Re: Oracle RAC and VIPs
Date: Tue, 15 Jul 2008 11:29:45 +0200
The crash exact time is not clearly defined, in the morning of May 9th, it was a database crash, not system; crsd.log reported many messages like:
2008-05-09 12:32:33.833: [ CRSEVT]0CAAMonitorHandler :: 0:Action Script /u01/app/oracle/product/crs/bin/racgwrap(check) timed out for ora.<failednode>.ons! (timeout=600)
each message referred to a different resource.
Last week, I tried to restart the failed node (in the meantime, other people made other attempts) and crsd.log reported, among other messages, the following:
2008-07-07 16:10:18.743: [ CRSRES]0CRS-1028: Dependency analysis failed because of: 'Resource in UNKNOWN state: ora.<failednode>.vip'
Using crs_stat -t the ora.<failednode>.vip resource allocation was on the partner node - not the failed one - and its state was UNKNOWN (as expected).
My opinion is that, at the crash time, the partner node performed an automatic failover but it failed; crsd.log of partner node:
2008-05-09 11:55:55.278: [ CRSRES]0Attempting to start `ora.<failednode>.vip` on member `<partnernode>` 2008-05-09 11:56:58.305: [ CRSAPP]0StartResource error for ora.<failednode>.vip error code = -2 2008-05-09 11:57:05.429: [ CRSEVT]0CAAMonitorHandler :: 0:Action Script /u01/app/oracle/product/crs/bin/racgwrap(check) timed out for ora.<failednode>.vip! (timeout=60)

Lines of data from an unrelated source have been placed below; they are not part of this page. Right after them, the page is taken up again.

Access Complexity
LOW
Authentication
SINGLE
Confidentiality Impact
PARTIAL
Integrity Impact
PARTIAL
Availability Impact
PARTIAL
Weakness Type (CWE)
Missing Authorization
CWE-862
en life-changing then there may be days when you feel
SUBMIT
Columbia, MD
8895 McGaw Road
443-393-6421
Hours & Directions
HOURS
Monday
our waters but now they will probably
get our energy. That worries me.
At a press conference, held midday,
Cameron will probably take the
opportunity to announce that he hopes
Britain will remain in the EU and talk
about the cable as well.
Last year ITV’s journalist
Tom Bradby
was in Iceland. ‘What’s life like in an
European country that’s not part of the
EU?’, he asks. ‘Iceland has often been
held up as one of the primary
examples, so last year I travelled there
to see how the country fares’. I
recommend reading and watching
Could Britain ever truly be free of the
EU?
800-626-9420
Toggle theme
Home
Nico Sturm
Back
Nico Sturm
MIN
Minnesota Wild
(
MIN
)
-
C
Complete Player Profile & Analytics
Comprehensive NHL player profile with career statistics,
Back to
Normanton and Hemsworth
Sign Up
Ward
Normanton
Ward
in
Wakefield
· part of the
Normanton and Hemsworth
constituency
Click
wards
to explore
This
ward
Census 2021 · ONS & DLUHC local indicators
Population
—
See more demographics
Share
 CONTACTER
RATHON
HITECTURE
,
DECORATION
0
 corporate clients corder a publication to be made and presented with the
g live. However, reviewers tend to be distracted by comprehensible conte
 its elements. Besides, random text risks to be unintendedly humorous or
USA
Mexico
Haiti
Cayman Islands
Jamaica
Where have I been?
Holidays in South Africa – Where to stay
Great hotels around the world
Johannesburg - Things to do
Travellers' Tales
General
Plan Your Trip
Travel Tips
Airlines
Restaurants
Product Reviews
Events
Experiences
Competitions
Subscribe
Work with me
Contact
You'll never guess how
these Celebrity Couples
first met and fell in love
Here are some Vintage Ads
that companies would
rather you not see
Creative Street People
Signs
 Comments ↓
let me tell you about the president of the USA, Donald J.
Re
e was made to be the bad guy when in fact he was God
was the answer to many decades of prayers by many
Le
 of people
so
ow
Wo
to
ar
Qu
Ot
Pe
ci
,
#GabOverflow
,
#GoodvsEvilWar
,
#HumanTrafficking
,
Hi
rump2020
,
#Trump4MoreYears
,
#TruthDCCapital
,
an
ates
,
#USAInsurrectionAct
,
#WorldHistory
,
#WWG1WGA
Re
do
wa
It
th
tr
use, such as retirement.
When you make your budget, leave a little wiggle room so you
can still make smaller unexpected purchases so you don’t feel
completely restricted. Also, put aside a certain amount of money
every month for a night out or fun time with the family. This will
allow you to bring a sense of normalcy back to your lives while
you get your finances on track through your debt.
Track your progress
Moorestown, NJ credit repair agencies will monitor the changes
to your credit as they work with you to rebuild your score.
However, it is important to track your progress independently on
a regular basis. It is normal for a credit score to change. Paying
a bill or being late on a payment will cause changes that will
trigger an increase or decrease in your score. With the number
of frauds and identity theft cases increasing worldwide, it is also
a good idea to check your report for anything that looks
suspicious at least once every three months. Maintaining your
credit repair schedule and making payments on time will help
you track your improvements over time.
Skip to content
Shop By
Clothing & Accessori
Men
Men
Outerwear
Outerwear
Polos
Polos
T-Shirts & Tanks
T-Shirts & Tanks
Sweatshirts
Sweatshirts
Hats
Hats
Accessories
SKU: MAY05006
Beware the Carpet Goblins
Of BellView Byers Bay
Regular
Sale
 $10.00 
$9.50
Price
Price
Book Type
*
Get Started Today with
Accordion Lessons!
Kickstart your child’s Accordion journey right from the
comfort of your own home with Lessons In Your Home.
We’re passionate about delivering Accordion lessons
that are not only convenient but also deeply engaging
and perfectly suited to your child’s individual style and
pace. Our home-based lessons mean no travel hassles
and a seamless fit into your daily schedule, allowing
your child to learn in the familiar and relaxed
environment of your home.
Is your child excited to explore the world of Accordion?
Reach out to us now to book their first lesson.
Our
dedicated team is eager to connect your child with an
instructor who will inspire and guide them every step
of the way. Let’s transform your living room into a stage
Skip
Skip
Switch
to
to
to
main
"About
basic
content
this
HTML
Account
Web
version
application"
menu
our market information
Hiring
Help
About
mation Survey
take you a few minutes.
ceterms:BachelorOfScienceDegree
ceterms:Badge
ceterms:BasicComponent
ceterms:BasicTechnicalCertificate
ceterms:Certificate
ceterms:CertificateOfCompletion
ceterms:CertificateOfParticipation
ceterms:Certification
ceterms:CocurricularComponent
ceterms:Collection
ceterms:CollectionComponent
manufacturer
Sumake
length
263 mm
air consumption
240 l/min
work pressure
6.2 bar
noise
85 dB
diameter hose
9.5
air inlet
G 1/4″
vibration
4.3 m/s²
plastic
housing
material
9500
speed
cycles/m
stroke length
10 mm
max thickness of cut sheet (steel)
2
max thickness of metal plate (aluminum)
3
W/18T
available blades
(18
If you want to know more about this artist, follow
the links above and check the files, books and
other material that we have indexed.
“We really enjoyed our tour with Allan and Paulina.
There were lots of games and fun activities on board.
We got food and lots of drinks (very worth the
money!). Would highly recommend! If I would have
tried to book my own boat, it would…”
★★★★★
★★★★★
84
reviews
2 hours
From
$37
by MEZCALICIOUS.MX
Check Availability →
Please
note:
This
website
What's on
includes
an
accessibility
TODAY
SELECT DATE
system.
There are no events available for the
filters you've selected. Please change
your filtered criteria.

2008-05-09 11:58:01.422: [ CRSRES]0X_OP_StopResourceFailed : Stop Resource failed (File: rti.cpp, line: 1698
2008-05-09 11:58:01.422: [ CRSRES][ALERT]0`ora.<failednode>.vip` on member `<partnernode>` has experienced an unrecoverable failure. 2008-05-09 11:58:01.422: [ CRSRES]0Human intervention required to resume its availability. 2008-05-09 11:58:01.444: [ CRSRES]0CRS-1028: Dependency analysis failed because of:'Resource in UNKNOWN state: ora.<failednode>.vip'
Sorry for the *mess* of messages.....
>If you think it's related to the resource not starting because of some
>dependency, then I'd suggest looking at
>$CRS_HOME/log/<nodename>/crsd/crsd.log on each node (especially the
>crashed node) and see what's there around the time of startup.
>If the node won't boot, try booting it into single user mode and
>disabling clusterware from starting if you think clusterware is what's
>not allowing it to boot completely.
>Alessandro Vercelli wrote:
>> O.S.: RHEL AS4
>> Hardware is HP BL45P, 4 x AMD Dual core, 8 Gb RAM.
>> Oracle 10.2.0.1, RAC and Clusterware
>> Anyway, the issue became "crabbed", since the last attempt to start the failing node succeeded, so I've one more task now...:)).
>> The failed attempts reported on the console that the listener nodeapp could not start; looking into network configuration, I noticed vip IP address for the failing listener was not allocated on that node but on its partner; please, what log files do you suggest for errors?